Bir süredir Diyanet İşleri Başkanlığı’nın tarikat ve cemaat oluşumlarını denetimi altına almasından dem vuruluyor. Artık “FETÖ” diye lanetlenen Gülen Cemaati’nin ülkede ve devlette geldiği noktadan ağzı yanmış dinbaz iktidar, yoğurdu üfleyerek yeme çabasıyla böyle bir seçeneğe oynuyor.

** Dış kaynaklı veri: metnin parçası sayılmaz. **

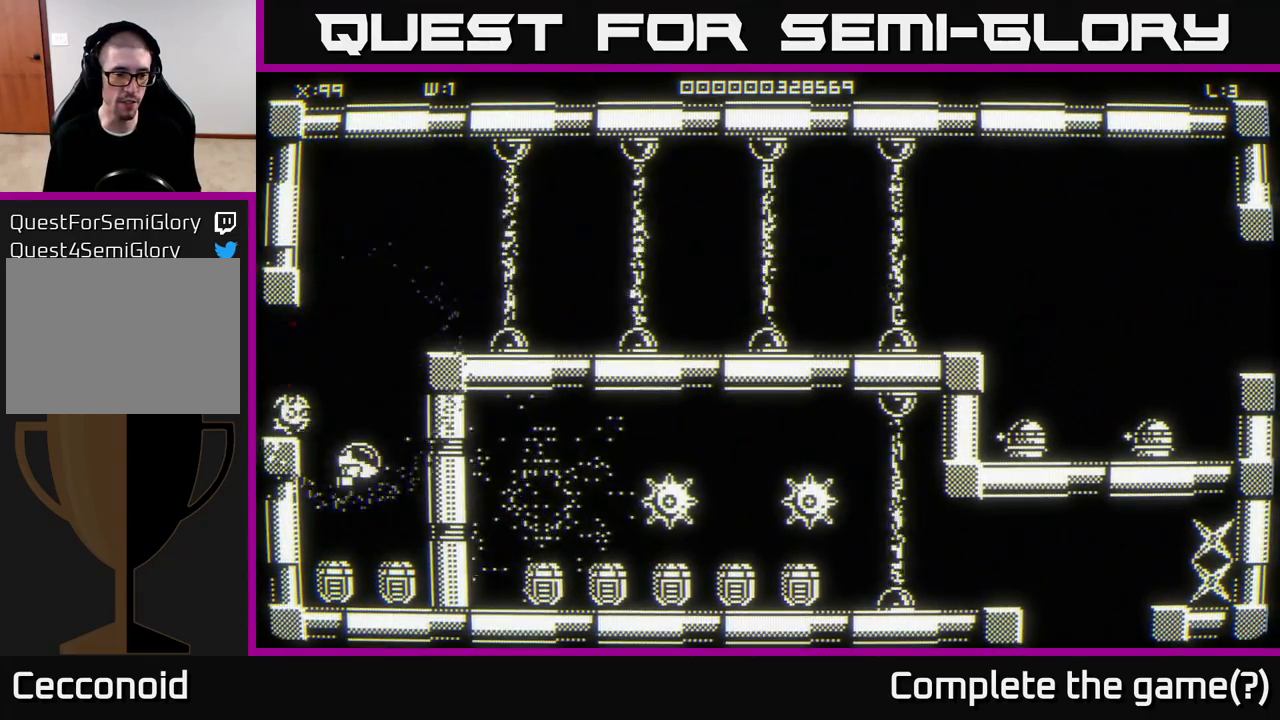
{"buttons": [], "left_stick": "center", "right_stick": "center", "events": [[50, "left_stick", "center"]]}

19’uncu yüzyılın ikinci yarısında Şeyhülislamlık bünyesinde işlerliğe sokulan “Meclis-i Meşayih”e kadar yüzyıllar boyu devlete uzak, genelde mesafeli, bazen yakınında (içinde) ama çoğu zaman da onun karşısında olmuş tarikatlar, Cumhuriyet’te ilk defa bir tür “devletleştirme” sürecine sokulmak isteniyor.
İyi mi olur, kötü mü?..
Kimileri bunların kendi başına veya “başıboş” bırakıldıklarında daha ciddi sorun ve daha büyük tehlike arz ettikleri gerekçesiyle bu türden bir girişime olumlu bakıyor. Kimileri ise onların resmî meşruiyet kazanmasına bağlı olarak böylece ülkede ve devlette daha da rahat at koşturacak bir noktaya gelebileceklerini ileri sürüyor.
Tartışalım!..
Önce büyük harfle yazıldığında “Cemaat” denince akla gelen Gülen Hareketi üzerine bir-iki not tutarak başlayalım: O, cemaat olmanın da ötesine geçmiş bir oluşumdu. Bir dönem Gülen’in söylediği rivayet edilen “Cemaattik, ‘Cemiyet’ olduk” sözü de bu minval üzere değerlendirilebilir.